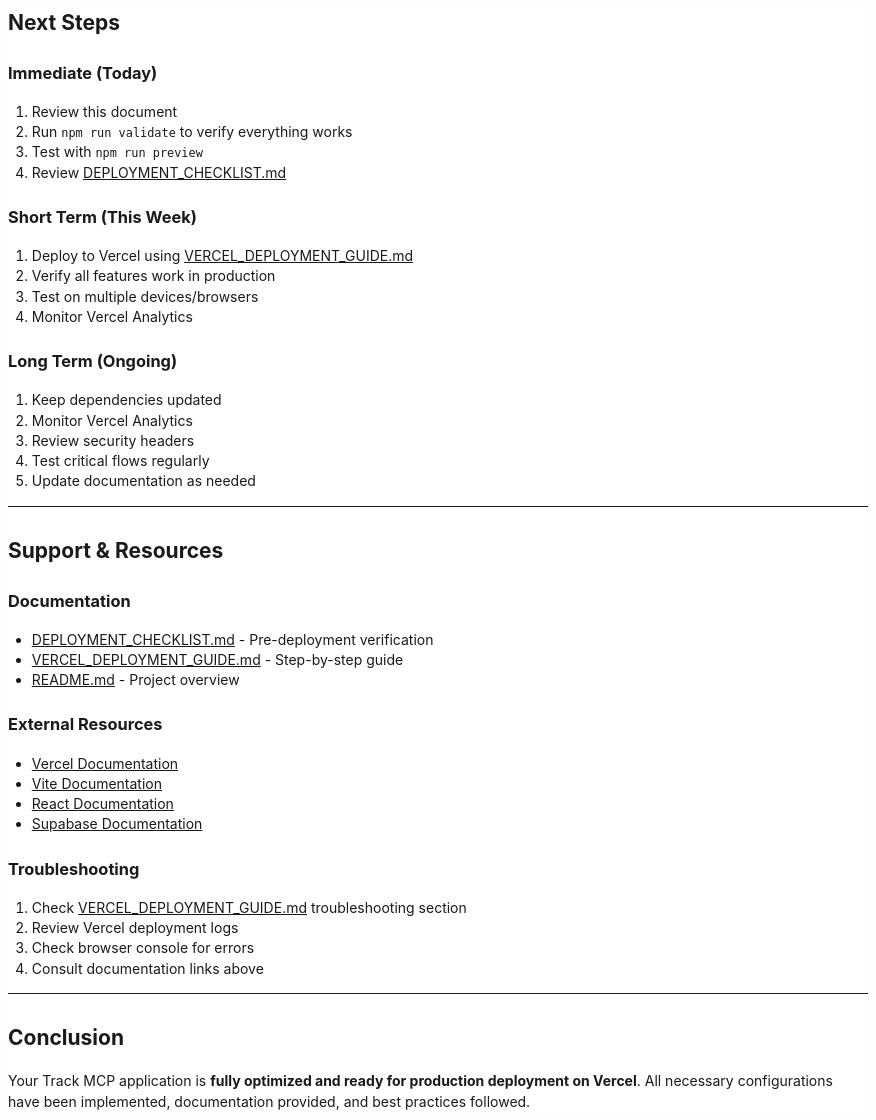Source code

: 
## Next Steps

### Immediate (Today)
1. Review this document
2. Run `npm run validate` to verify everything works
3. Test with `npm run preview`
4. Review [DEPLOYMENT_CHECKLIST.md](./DEPLOYMENT_CHECKLIST.md)

### Short Term (This Week)
1. Deploy to Vercel using [VERCEL_DEPLOYMENT_GUIDE.md](./VERCEL_DEPLOYMENT_GUIDE.md)
2. Verify all features work in production
3. Test on multiple devices/browsers
4. Monitor Vercel Analytics

### Long Term (Ongoing)
1. Keep dependencies updated
2. Monitor Vercel Analytics
3. Review security headers
4. Test critical flows regularly
5. Update documentation as needed

---

## Support & Resources

### Documentation
- [DEPLOYMENT_CHECKLIST.md](./DEPLOYMENT_CHECKLIST.md) - Pre-deployment verification
- [VERCEL_DEPLOYMENT_GUIDE.md](./VERCEL_DEPLOYMENT_GUIDE.md) - Step-by-step guide
- [README.md](./README.md) - Project overview

### External Resources
- [Vercel Documentation](https://vercel.com/docs)
- [Vite Documentation](https://vitejs.dev)
- [React Documentation](https://react.dev)
- [Supabase Documentation](https://supabase.com/docs)

### Troubleshooting
1. Check [VERCEL_DEPLOYMENT_GUIDE.md](./VERCEL_DEPLOYMENT_GUIDE.md) troubleshooting section
2. Review Vercel deployment logs
3. Check browser console for errors
4. Consult documentation links above

---

## Conclusion

Your Track MCP application is **fully optimized and ready for production deployment on Vercel**. All necessary configurations have been implemented, documentation provided, and best practices followed.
* * *
Pull out every line above that contains the string "docs", copying each one in full.

EXERCISE OUTPUT »
- [Vercel Documentation](https://vercel.com/docs)
- [Supabase Documentation](https://supabase.com/docs)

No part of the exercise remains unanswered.